### YOUR INSTRUCTIONS
Search the records below for the word "into", then return every line where it appears.

#### INFORMATION PROVIDED

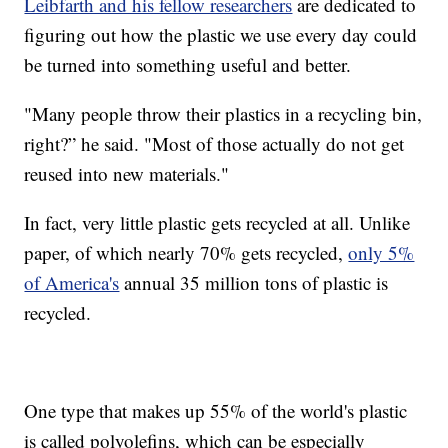
Leibfarth and his fellow researchers
are dedicated to
figuring out how the plastic we use every day could
be turned into something useful and better.
"Many people throw their plastics in a recycling bin,
right?” he said. "Most of those actually do not get
reused into new materials."
In fact, very little plastic gets recycled at all. Unlike
paper, of which nearly 70% gets recycled,
only 5%
of America's
annual 35 million tons of plastic is
recycled.
One type that makes up 55% of the world's plastic
is called polyolefins, which can be especially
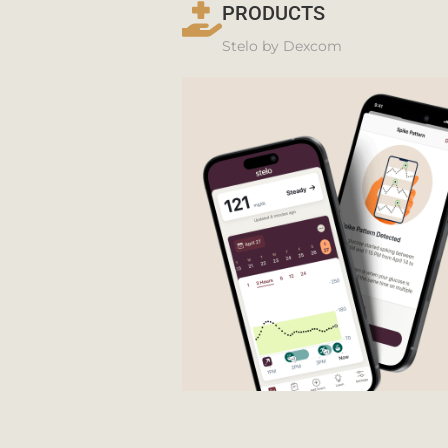
PRODUCTS
Stelo by Dexcom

########

### REPLY TO THE TASK
be turned into something useful and better.
reused into new materials."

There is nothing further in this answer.